L’auteur déplore également le fait que ce texte garde le silence sur certaines questions dont la prise en compte contribuerait à renforcer sa crédibilité. Il s’agit notamment de la question des transferts de technologie militaire et de l’évolution technologique des huit catégories d’armes qu’il couvre, celle des armements modernes, ainsi que l’épineuse question du transfert d’armes aux groupes armés non étatiques. À cette lacune s’ajoute la réglementation partielle des munitions et des pièces détachées qui, en raison des multiples conséquences néfastes qu’entraîne leur dissémination incontrôlée, auraient dû faire l’objet d’un contrôle plus général par le Traité. Enfin, l’auteur reproche au texte l’absence d’un mécanisme de suivi de la mise en oeuvre autorisant des investigations efficaces en cas d’allégations de violation du Traité, ainsi que des sanctions pour les contrevenants.

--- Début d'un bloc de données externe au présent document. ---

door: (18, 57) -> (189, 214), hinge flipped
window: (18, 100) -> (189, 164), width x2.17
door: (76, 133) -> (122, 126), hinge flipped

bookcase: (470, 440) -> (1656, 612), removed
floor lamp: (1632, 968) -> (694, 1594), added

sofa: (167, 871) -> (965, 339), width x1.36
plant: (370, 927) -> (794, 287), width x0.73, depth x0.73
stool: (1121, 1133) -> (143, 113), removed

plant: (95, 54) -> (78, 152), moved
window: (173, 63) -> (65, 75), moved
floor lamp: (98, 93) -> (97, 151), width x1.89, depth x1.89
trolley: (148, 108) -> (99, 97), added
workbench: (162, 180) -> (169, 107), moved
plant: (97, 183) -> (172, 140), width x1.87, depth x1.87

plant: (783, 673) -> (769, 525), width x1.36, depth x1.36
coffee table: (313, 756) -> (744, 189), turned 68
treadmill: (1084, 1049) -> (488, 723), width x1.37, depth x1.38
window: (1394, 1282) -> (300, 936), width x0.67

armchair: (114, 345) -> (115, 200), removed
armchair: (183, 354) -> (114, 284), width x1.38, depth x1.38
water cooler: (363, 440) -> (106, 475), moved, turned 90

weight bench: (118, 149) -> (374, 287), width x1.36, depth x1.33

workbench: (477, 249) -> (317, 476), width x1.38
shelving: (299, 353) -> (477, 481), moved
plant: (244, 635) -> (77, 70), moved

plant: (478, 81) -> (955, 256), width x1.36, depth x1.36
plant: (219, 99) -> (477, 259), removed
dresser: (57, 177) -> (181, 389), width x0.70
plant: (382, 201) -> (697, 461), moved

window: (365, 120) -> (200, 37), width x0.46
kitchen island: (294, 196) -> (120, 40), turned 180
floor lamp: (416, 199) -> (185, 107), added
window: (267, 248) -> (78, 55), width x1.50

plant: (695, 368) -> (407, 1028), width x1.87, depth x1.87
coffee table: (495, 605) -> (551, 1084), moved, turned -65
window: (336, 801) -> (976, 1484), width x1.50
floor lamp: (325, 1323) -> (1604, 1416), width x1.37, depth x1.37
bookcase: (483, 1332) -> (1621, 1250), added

Toutefois, et en dépit de ses faiblesses, le tca, nous rappelle l’auteur, renforce la responsabilisation des États en matière de transfert d’armes et constitue de ce fait une contribution déterminante à l’architecture sécuritaire du 21e siècle. Une interprétation de bonne foi de cet instrument, à la lumière des principes de droit international qui constituent son socle philosophique, favorisera une application objective des règles qu’il institue et permettra tant bien que mal de juguler les transactions illicites et irresponsables d’armes classiques. Il faudra par ailleurs compter sur l’activisme des ocs qui joueront un rôle primordial en matière de surveillance de la mise en oeuvre du Traité. En outre, il est permis d’espérer que le Traité fera, au fil du temps, l’objet d’un renforcement et d’une mise à jour par le biais de la procédure de l’amendement. Ceci dit, pour que le Traité exerce son influence tant espérée sur le commerce des armes, il est impératif que tous les États y adhèrent, et notamment ceux qui occupent une place importante sur le marché mondial du commerce des armes et qui, pour l’instant, renâclent à se soumettre à de telles dispositions.
En somme, l’ouvrage de Loïc Simonet, Le Traité sur le commerce des armes, est une oeuvre originale et réussie. L’analyse thématique à laquelle se livre l’auteur permet, ainsi qu’il le relève lui-même, de pallier le caractère quelque peu « décousu » du tca (p. 13) et d’aboutir à une analyse structurée et détaillée de ce texte. Plus encore, l’ouverture de l’analyse à des disciplines connexes telles que les Relations internationales enrichit grandement la discussion et permet au lecteur de mieux cerner les défis et les enjeux actuels liés au contrôle des transferts d’armes. Fort bien documenté et rédigé dans un langage accessible, l’ouvrage intéressera les praticiens et chercheurs en droit international et en Relations internationales ayant un intérêt pour les problématiques liées au commerce des armes, puisqu’il met l’accent sur les normes internationales régissant cette activité. On peut cependant regretter que des développements plus conséquents n’aient pas été consacrés à la coopération et à l’assistance internationales qui, comme le relève pourtant à juste titre l’auteur, joueront un rôle déterminant dans la mise en oeuvre du Traité.